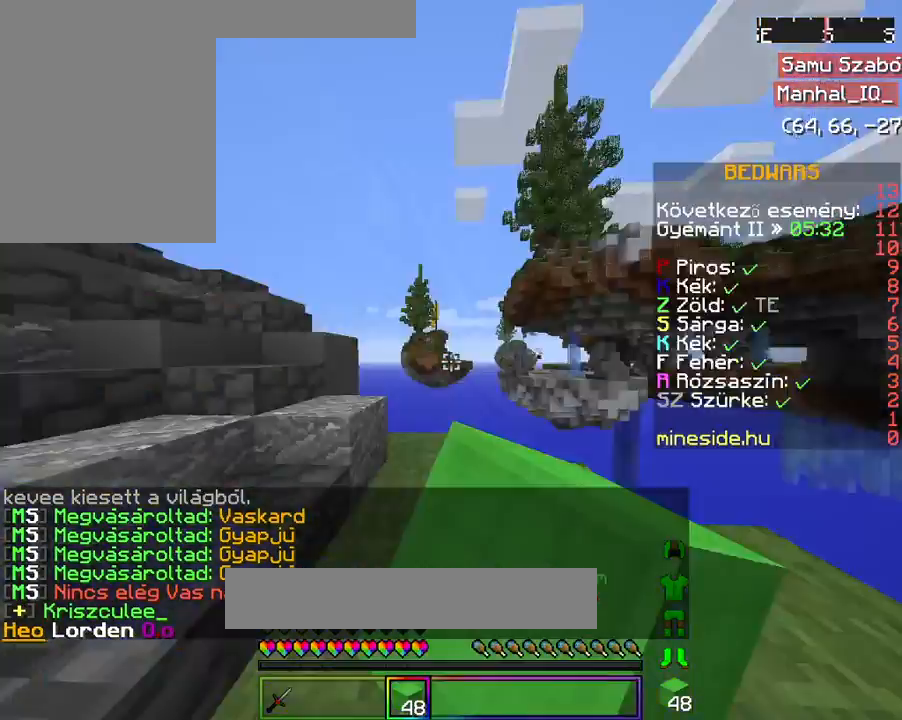
{"keys": ["w"], "mouse": ["right"], "events": [[33, "w", "up"], [67, "mouse_left", "up"], [500, "w", "down"]]}
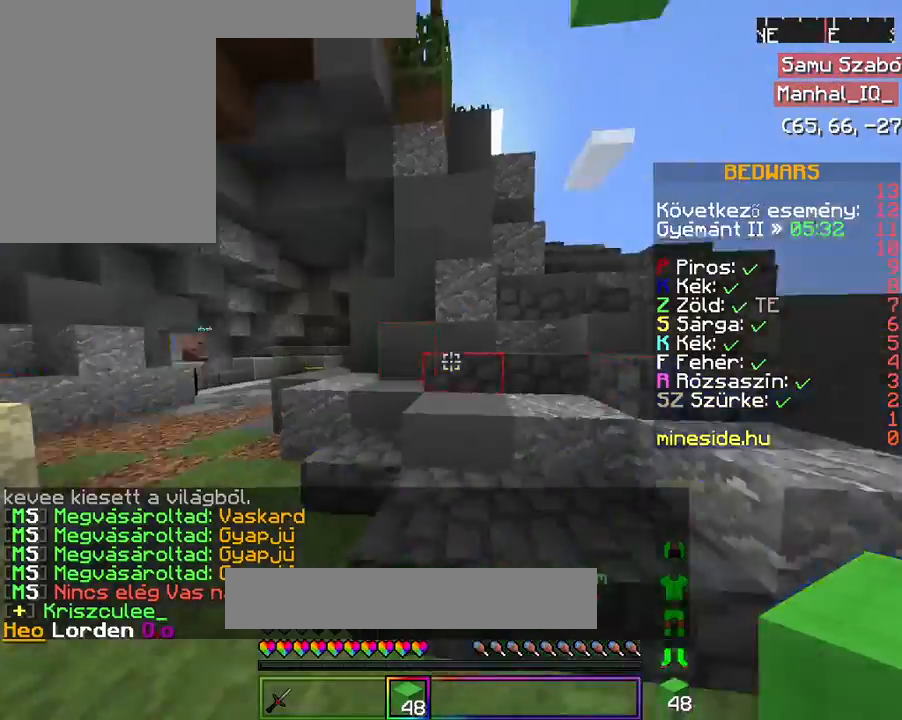
{"keys": ["w"], "mouse": ["right"], "events": [[133, "w", "up"], [167, "w", "down"]]}
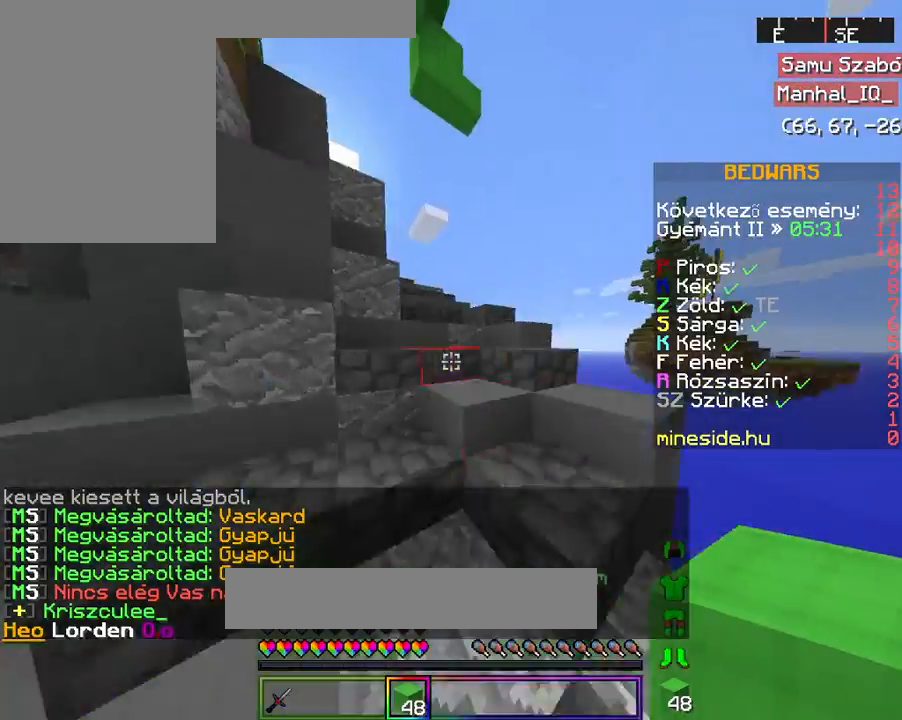
{"keys": ["space", "w"], "mouse": ["left", "right"], "events": [[67, "mouse_left", "down"], [67, "space", "down"], [167, "mouse_left", "up"], [167, "space", "up"], [367, "space", "down"], [433, "mouse_left", "down"]]}
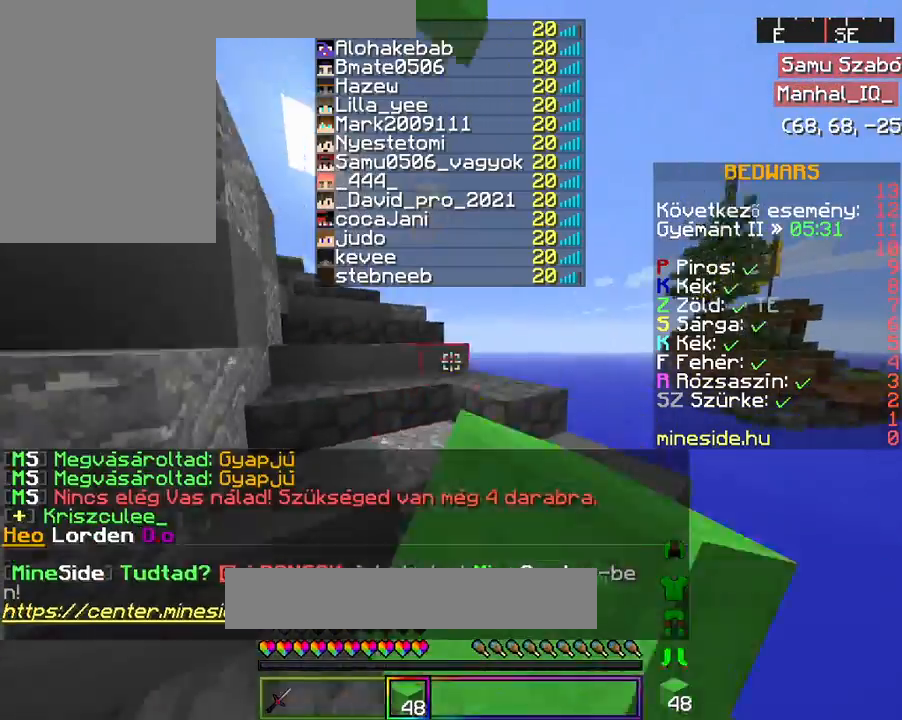
{"keys": [], "mouse": ["right"], "events": [[67, "mouse_left", "up"], [133, "space", "up"], [267, "mouse_left", "down"], [433, "mouse_left", "up"], [467, "w", "up"]]}
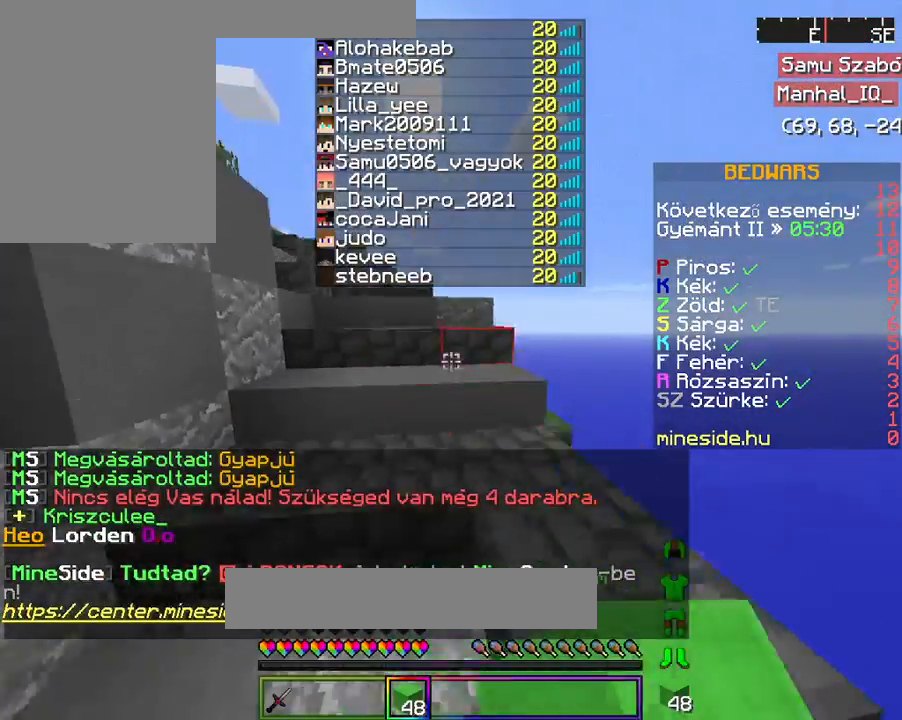
{"keys": ["w"], "mouse": ["right"], "events": [[267, "w", "down"]]}
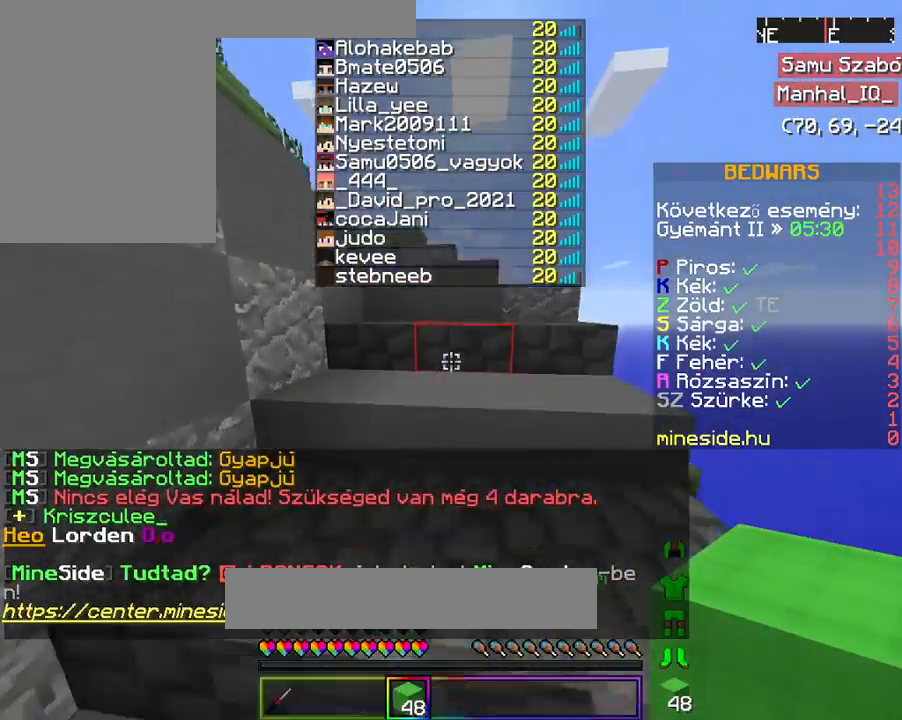
{"keys": ["w"], "mouse": ["right"], "events": [[233, "w", "up"], [333, "w", "down"], [367, "w", "up"], [467, "w", "down"]]}
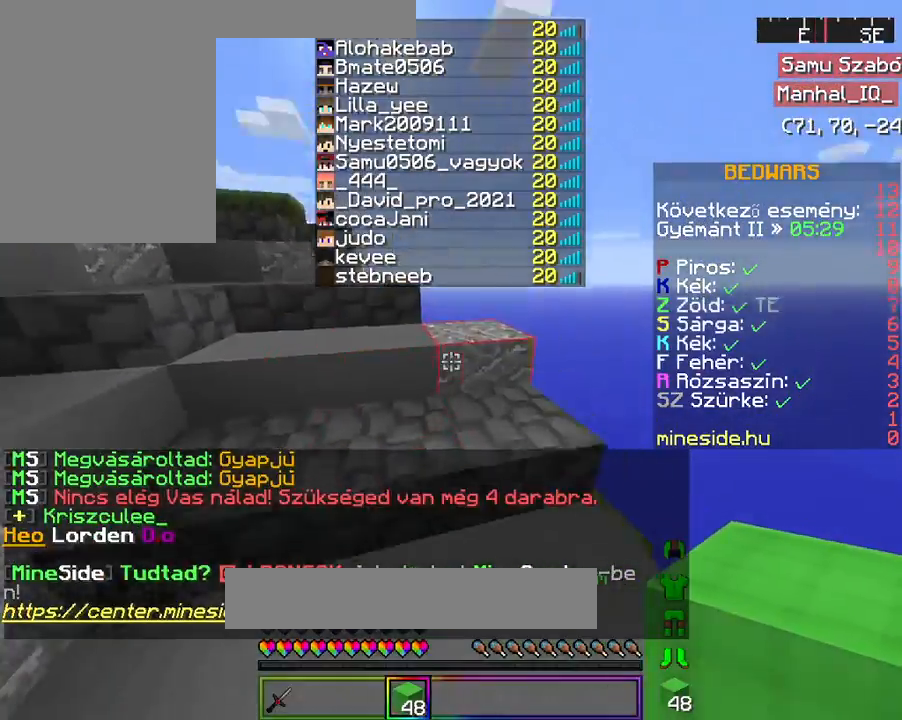
{"keys": [], "mouse": ["right"], "events": [[467, "w", "up"]]}
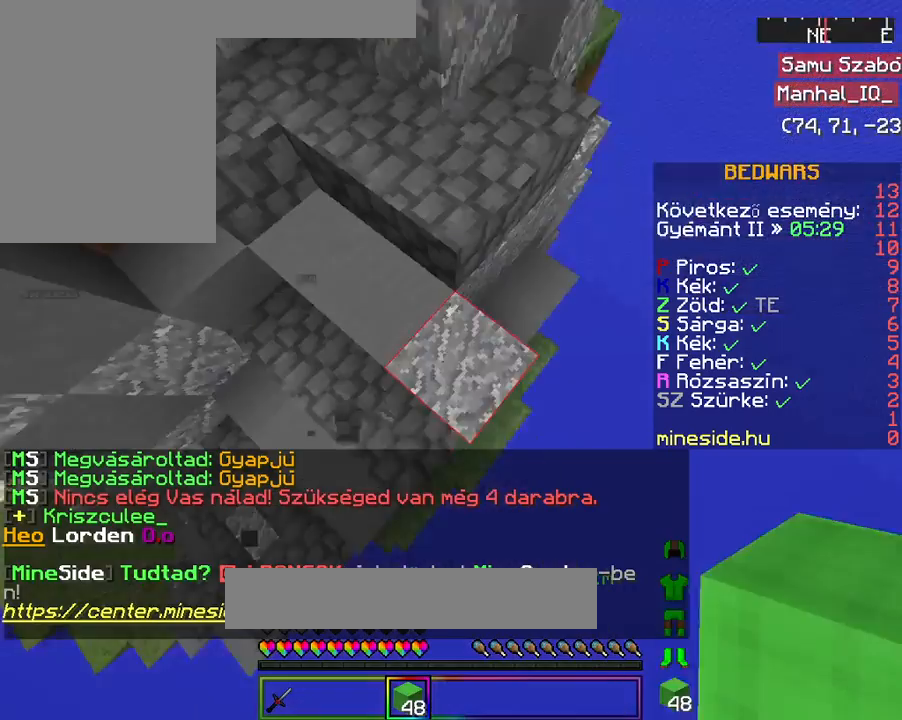
{"keys": ["s"], "mouse": ["right"], "events": [[67, "s", "down"], [133, "d", "down"], [367, "d", "up"]]}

§ **ABOUT THIS TASK**: Although the entries contain pictures, copy everything else in them exactly.

§ **SOLUTION**:
{"keys": ["w"], "mouse": ["right"], "events": [[33, "w", "up"], [67, "mouse_left", "up"], [500, "w", "down"]]}
{"keys": ["w"], "mouse": ["right"], "events": [[133, "w", "up"], [167, "w", "down"]]}
{"keys": ["space", "w"], "mouse": ["left", "right"], "events": [[67, "mouse_left", "down"], [67, "space", "down"], [167, "mouse_left", "up"], [167, "space", "up"], [367, "space", "down"], [433, "mouse_left", "down"]]}
{"keys": [], "mouse": ["right"], "events": [[67, "mouse_left", "up"], [133, "space", "up"], [267, "mouse_left", "down"], [433, "mouse_left", "up"], [467, "w", "up"]]}
{"keys": ["w"], "mouse": ["right"], "events": [[267, "w", "down"]]}
{"keys": ["w"], "mouse": ["right"], "events": [[233, "w", "up"], [333, "w", "down"], [367, "w", "up"], [467, "w", "down"]]}
{"keys": [], "mouse": ["right"], "events": [[467, "w", "up"]]}
{"keys": ["s"], "mouse": ["right"], "events": [[67, "s", "down"], [133, "d", "down"], [367, "d", "up"]]}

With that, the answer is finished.